- Posted by Kirsten
- On 13th April 2018
- 0 Comments
Automated emails, also known as behavioural or triggered emails, are emails that are set up to fire off to your audience’s inbox based on an action a site visitor has taken.
They are the opposite of bulk emails, which are sent in a batch and are not dependent on an action having been taken on site.
Actions that trigger emails may be: an email sign up, a product purchase, adding a product to your basket, viewing a range of products.
Triggered emails have higher engagement rates than bulk emails and therefore improve your deliverability rate (this is your ability to get into the recipient’s inbox). The rule that a lot of email clients (ie Gmail, Hotmail or Yahoo) work by is the more positive signals your emails receive (opens, clicks, forwards), the more they will let your emails breeze gracefully through the spam filter.
The reverse is also true. The more negative signals an email client picks up (unsubscribes, deletes, spam reports), the more likely your email is to get redirected to the spam folder or worse still, bounce.
So, is automated email a good thing for the health of your email list? Absolutely.
People do not like unsolicited email. Let’s consider this in terms of phone calls.
If I phone your business up with an order, and later on you call me back to confirm and let me know the shipping date, I will be really happy you called. What’s more, I will be expecting a confirmation call from you.
If you call me up just to sell to me and I haven’t had any dealings with you for months, I will be annoyed. It’s the same with email.
What is just as annoying as getting emails when I don’t want them is not getting an email that I should have received. That password reset email, for instance.
This is why you need to think seriously about your email customer journeys to ensure that those emails are landing in people’s inboxes when they are supposed to.
Let’s have a walk-through the six automated email campaigns you need to start using.
EMAIL 1: Signup Confirmation (Double Opt In)
What: An email to check if your customer really wanted to sign up.
When: Someone signed up on your site and you’re just giving them an easy way out if they changed their mind.
Who for: Everyone who collects emails.
Also known as the double opt in, this is to verify your new signup really wanted to register and to check the email is a bonafide one, not just some spammer.
EMAIL 2: Welcome
What: A polite email to welcome you aboard.
When: Someone has just signed up with you, either to receive emails or they have opened an account.
Who for: Companies that have an email newsletter or subscription accounts. In short, if ever you collect an email address, send them a welcome email.
These emails are expected. They are a great opportunity to make a positive first impression and often deliver good open rates. Use this email as a platform to tell people more about you, and maybe follow up with a couple more emails to offer a “virtual tour” of your service.
EMAIL 3: Abandoned Basket
What: An email to remind your customer they still have goods in their virtual basket they still haven’t paid for.
When: Someone was browsing your site, they were about to pay and then clearly got distracted or had second thoughts.
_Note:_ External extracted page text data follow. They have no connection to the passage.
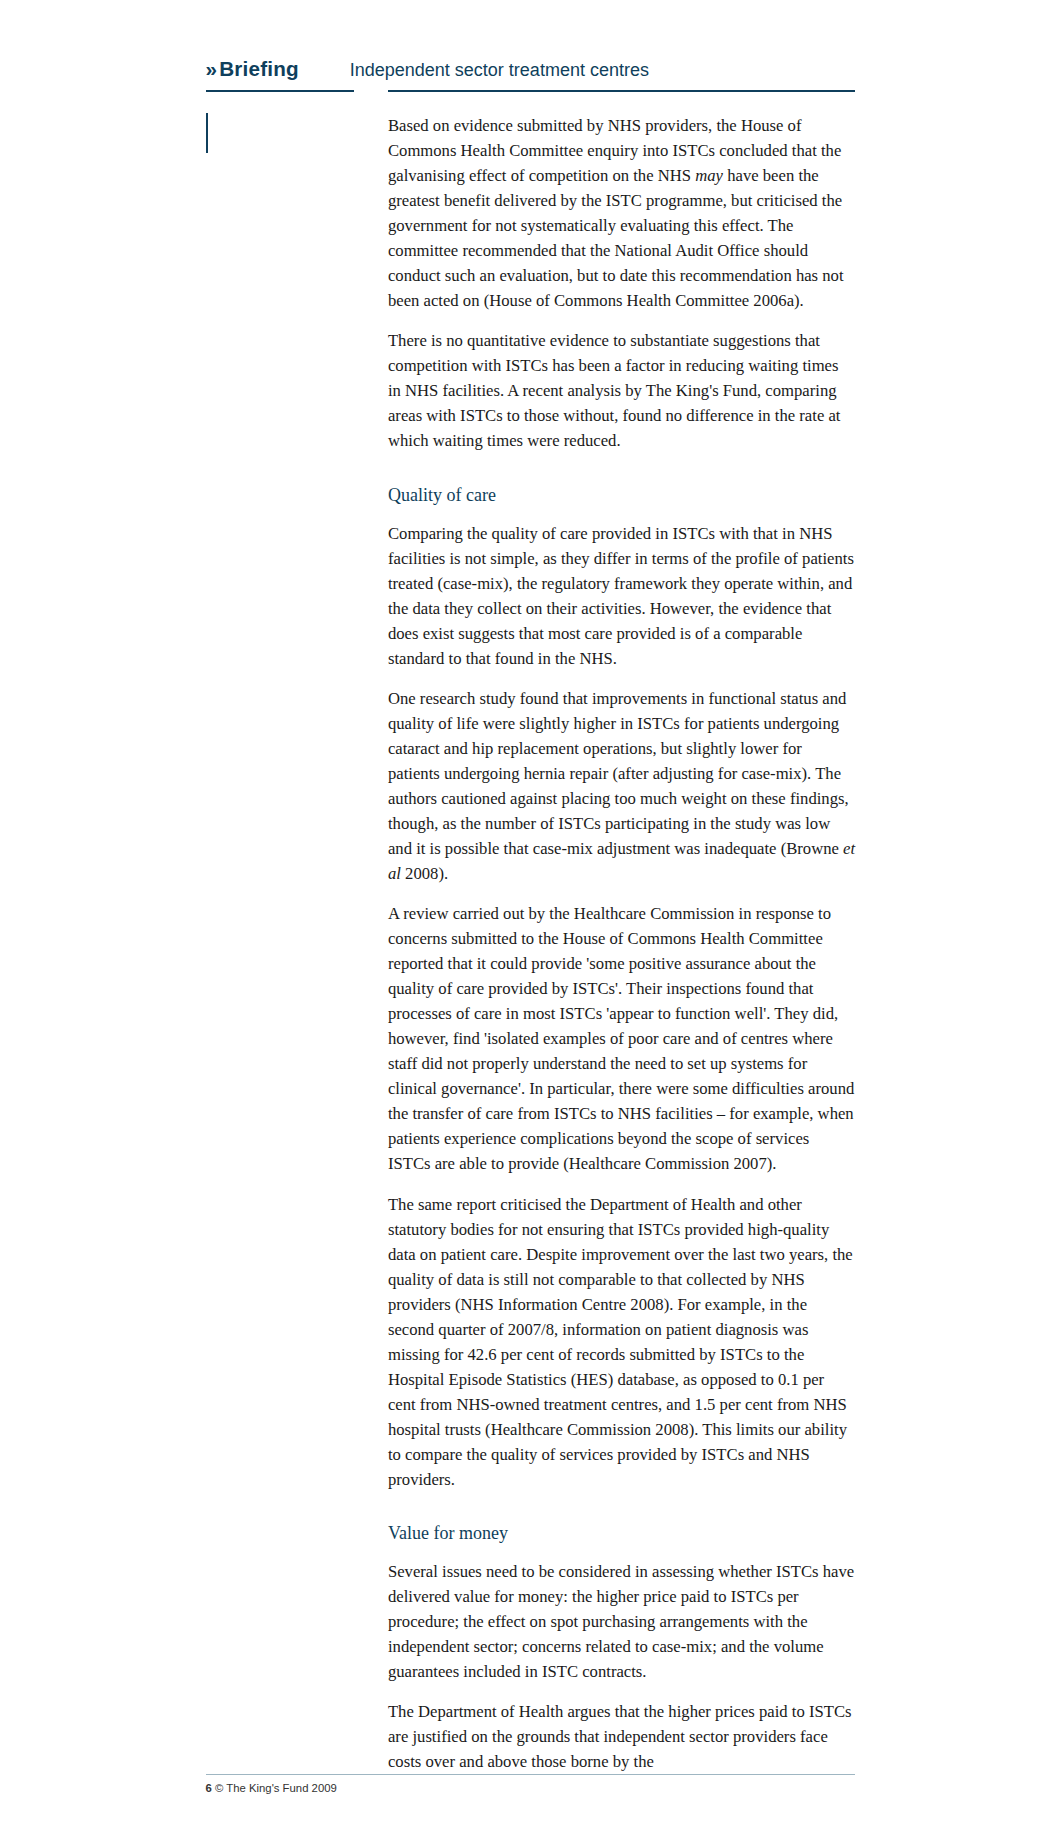»Briefing
Independent sector treatment centres
Based on evidence submitted by NHS providers, the House of Commons Health Committee enquiry into ISTCs concluded that the galvanising effect of competition on the NHS may have been the greatest benefit delivered by the ISTC programme, but criticised the government for not systematically evaluating this effect. The committee recommended that the National Audit Office should conduct such an evaluation, but to date this recommendation has not been acted on (House of Commons Health Committee 2006a).
There is no quantitative evidence to substantiate suggestions that competition with ISTCs has been a factor in reducing waiting times in NHS facilities. A recent analysis by The King's Fund, comparing areas with ISTCs to those without, found no difference in the rate at which waiting times were reduced.
Quality of care
Comparing the quality of care provided in ISTCs with that in NHS facilities is not simple, as they differ in terms of the profile of patients treated (case-mix), the regulatory framework they operate within, and the data they collect on their activities. However, the evidence that does exist suggests that most care provided is of a comparable standard to that found in the NHS.
One research study found that improvements in functional status and quality of life were slightly higher in ISTCs for patients undergoing cataract and hip replacement operations, but slightly lower for patients undergoing hernia repair (after adjusting for case-mix). The authors cautioned against placing too much weight on these findings, though, as the number of ISTCs participating in the study was low and it is possible that case-mix adjustment was inadequate (Browne et al 2008).
A review carried out by the Healthcare Commission in response to concerns submitted to the House of Commons Health Committee reported that it could provide 'some positive assurance about the quality of care provided by ISTCs'. Their inspections found that processes of care in most ISTCs 'appear to function well'. They did, however, find 'isolated examples of poor care and of centres where staff did not properly understand the need to set up systems for clinical governance'. In particular, there were some difficulties around the transfer of care from ISTCs to NHS facilities – for example, when patients experience complications beyond the scope of services ISTCs are able to provide (Healthcare Commission 2007).
The same report criticised the Department of Health and other statutory bodies for not ensuring that ISTCs provided high-quality data on patient care. Despite improvement over the last two years, the quality of data is still not comparable to that collected by NHS providers (NHS Information Centre 2008). For example, in the second quarter of 2007/8, information on patient diagnosis was missing for 42.6 per cent of records submitted by ISTCs to the Hospital Episode Statistics (HES) database, as opposed to 0.1 per cent from NHS-owned treatment centres, and 1.5 per cent from NHS hospital trusts (Healthcare Commission 2008). This limits our ability to compare the quality of services provided by ISTCs and NHS providers.
Value for money
Several issues need to be considered in assessing whether ISTCs have delivered value for money: the higher price paid to ISTCs per procedure; the effect on spot purchasing arrangements with the independent sector; concerns related to case-mix; and the volume guarantees included in ISTC contracts.
The Department of Health argues that the higher prices paid to ISTCs are justified on the grounds that independent sector providers face costs over and above those borne by the
6 © The King's Fund 2009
Who for: E-commerce sites.
Abandonment emails come in the form of abandoned basket (customer added to basket but didn’t finish the order), abandoned browse (the visitor was looking around your site but didn’t add anything to their basket) and abandoned search (the customer performed a search on your site but didn’t look at any of the products).
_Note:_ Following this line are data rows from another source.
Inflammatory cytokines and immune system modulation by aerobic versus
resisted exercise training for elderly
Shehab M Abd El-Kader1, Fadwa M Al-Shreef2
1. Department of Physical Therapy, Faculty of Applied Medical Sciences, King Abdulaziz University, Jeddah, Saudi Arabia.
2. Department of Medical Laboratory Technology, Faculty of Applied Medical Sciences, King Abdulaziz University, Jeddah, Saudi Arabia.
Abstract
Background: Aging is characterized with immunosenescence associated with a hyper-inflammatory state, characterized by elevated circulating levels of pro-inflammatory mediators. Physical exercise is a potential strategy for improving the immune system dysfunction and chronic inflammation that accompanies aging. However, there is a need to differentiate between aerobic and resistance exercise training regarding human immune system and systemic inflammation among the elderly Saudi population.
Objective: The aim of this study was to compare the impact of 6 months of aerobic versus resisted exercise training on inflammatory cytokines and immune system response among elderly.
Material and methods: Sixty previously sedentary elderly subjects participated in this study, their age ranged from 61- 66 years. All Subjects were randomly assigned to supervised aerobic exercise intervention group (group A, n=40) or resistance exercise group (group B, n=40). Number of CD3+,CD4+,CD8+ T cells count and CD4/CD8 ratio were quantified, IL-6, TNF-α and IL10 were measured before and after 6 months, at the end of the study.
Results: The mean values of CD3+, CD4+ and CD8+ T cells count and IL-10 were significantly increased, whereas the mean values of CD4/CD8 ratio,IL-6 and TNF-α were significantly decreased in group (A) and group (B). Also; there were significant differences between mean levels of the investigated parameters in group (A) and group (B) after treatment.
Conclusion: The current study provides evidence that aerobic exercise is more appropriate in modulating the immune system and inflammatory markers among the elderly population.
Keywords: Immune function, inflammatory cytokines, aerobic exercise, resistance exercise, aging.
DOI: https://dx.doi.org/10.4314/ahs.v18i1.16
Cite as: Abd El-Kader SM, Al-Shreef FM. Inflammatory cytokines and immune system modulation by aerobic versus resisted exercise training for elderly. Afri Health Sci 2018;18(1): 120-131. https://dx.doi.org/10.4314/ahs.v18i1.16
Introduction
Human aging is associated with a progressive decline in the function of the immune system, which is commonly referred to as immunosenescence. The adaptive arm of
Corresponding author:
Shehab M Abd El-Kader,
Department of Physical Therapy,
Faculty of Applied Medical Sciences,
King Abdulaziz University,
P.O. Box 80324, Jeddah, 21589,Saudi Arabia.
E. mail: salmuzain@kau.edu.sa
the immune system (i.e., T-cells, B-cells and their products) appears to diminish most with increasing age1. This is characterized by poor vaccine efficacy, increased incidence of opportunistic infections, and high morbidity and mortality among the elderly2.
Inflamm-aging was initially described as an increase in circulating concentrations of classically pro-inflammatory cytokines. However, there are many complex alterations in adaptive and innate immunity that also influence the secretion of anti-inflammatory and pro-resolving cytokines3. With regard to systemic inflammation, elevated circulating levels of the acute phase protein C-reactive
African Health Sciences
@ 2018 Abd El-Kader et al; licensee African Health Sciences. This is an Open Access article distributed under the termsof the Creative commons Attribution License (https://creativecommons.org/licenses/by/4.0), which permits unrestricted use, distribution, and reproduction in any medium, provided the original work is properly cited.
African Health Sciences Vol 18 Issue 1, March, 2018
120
This email type requires some advanced data processing as you will want to display the products that are relevant to the recipient. You will most likely be using cookies on your site, and as such, it is essential you make sure you are acting in accordance with the GDPR and only contacting those who are opted in. Always give people a way to unsubscribe.
EMAIL 4: Order Confirmation
What: An email to confirm that a purchase has been successful.
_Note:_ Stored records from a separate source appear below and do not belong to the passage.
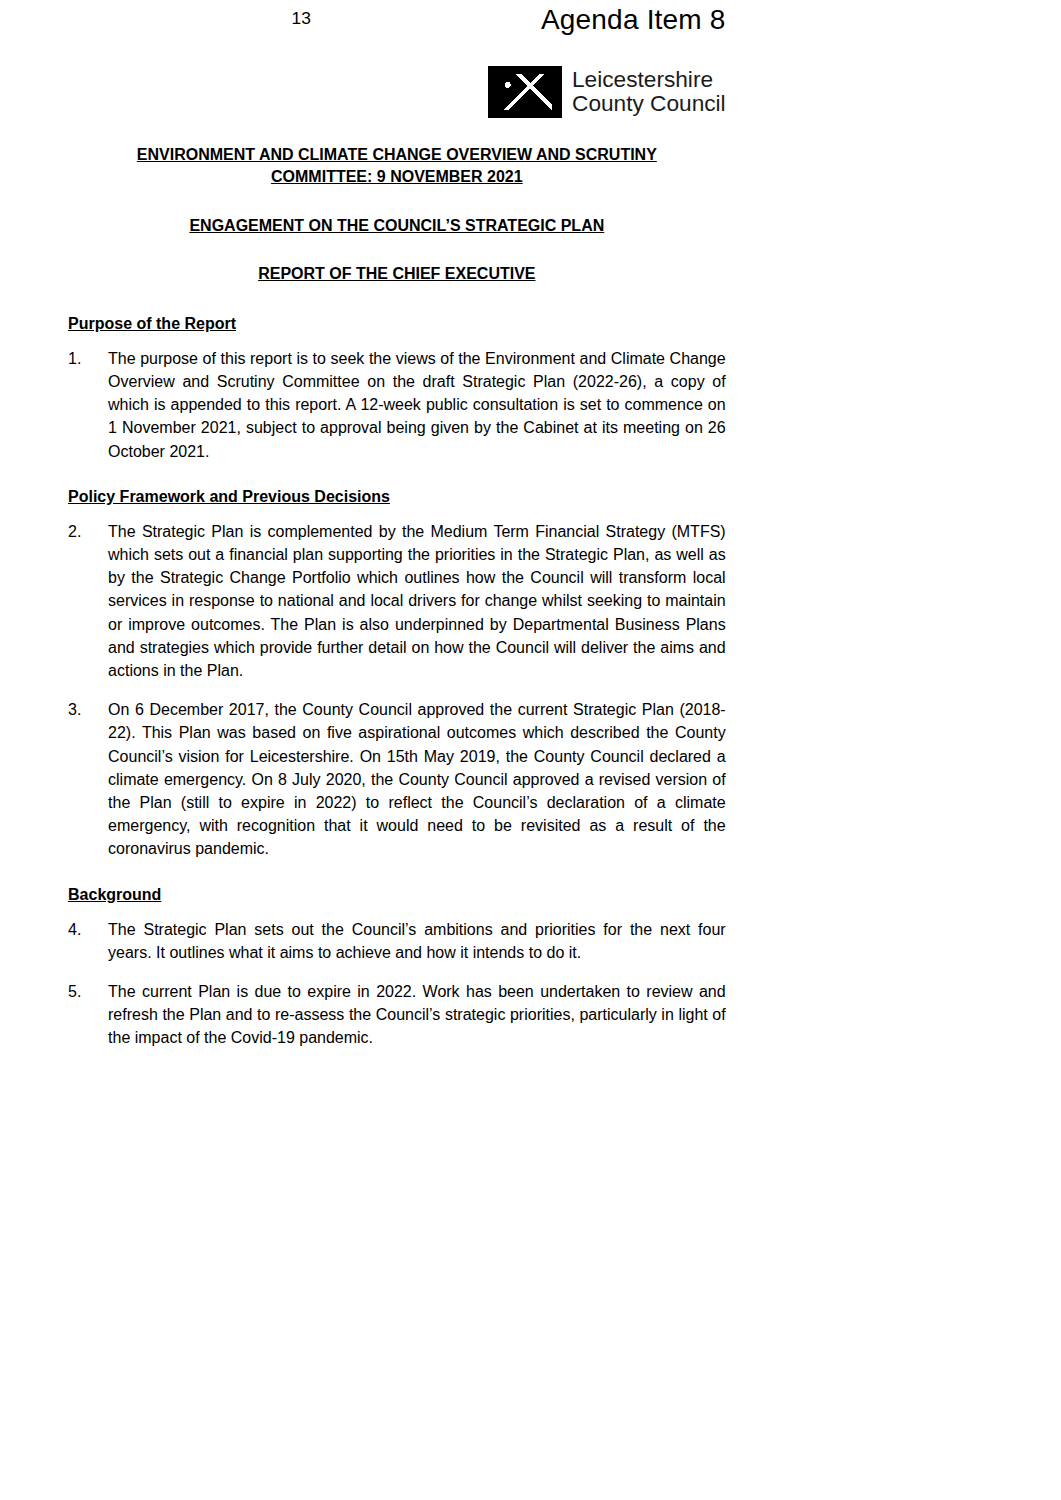13
Agenda Item 8
Leicestershire County Council
ENVIRONMENT AND CLIMATE CHANGE OVERVIEW AND SCRUTINY
COMMITTEE: 9 NOVEMBER 2021
ENGAGEMENT ON THE COUNCIL’S STRATEGIC PLAN
REPORT OF THE CHIEF EXECUTIVE
Purpose of the Report
1. The purpose of this report is to seek the views of the Environment and Climate Change Overview and Scrutiny Committee on the draft Strategic Plan (2022-26), a copy of which is appended to this report. A 12-week public consultation is set to commence on 1 November 2021, subject to approval being given by the Cabinet at its meeting on 26 October 2021.
Policy Framework and Previous Decisions
2. The Strategic Plan is complemented by the Medium Term Financial Strategy (MTFS) which sets out a financial plan supporting the priorities in the Strategic Plan, as well as by the Strategic Change Portfolio which outlines how the Council will transform local services in response to national and local drivers for change whilst seeking to maintain or improve outcomes. The Plan is also underpinned by Departmental Business Plans and strategies which provide further detail on how the Council will deliver the aims and actions in the Plan.
3. On 6 December 2017, the County Council approved the current Strategic Plan (2018-22). This Plan was based on five aspirational outcomes which described the County Council’s vision for Leicestershire. On 15th May 2019, the County Council declared a climate emergency. On 8 July 2020, the County Council approved a revised version of the Plan (still to expire in 2022) to reflect the Council’s declaration of a climate emergency, with recognition that it would need to be revisited as a result of the coronavirus pandemic.
Background
4. The Strategic Plan sets out the Council’s ambitions and priorities for the next four years. It outlines what it aims to achieve and how it intends to do it.
5. The current Plan is due to expire in 2022. Work has been undertaken to review and refresh the Plan and to re-assess the Council’s strategic priorities, particularly in light of the impact of the Covid-19 pandemic.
When: Someone has just checked out.
Who for: Any e-commerce site.
Of all the automated emails, this is the most important as it gives people confidence that the order has gone through correctly and that you have received payment. It is also evidence in case something else turns up at their door other than what you ordered.
EMAIL 5: Review Invitation
What: An email inviting the customer to leave a review.
When: Someone has bought from your site recently or used your service.
Who for: Any business that sells products or services – So everyone.
Link directly to where you are collecting your reviews, ie Google, Facebook or Trustpilot:
“In our experience, there’s often a large pool of customers who don’t think about leaving reviews. Sometimes all it takes to activate these customers is a polite request. Invitations make it easy for people to leave a review, and remind them that their opinions matter.” Trustpilot
EMAIL 6: Back in Stock
What: An email to tell customers that a product is back in stock.
When: A customer searched for a product that was out of stock. Tell them you’ve got it in again so they remember they were interested in it.
Who for: Any e-commerce site selling products.
Like with abandonment emails, you will need some sophisticated plugins to capture your customer’s behavior. Make sure that you’re GDPR compliant, your privacy policies are up to date and that your customers are opted into receiving your emails.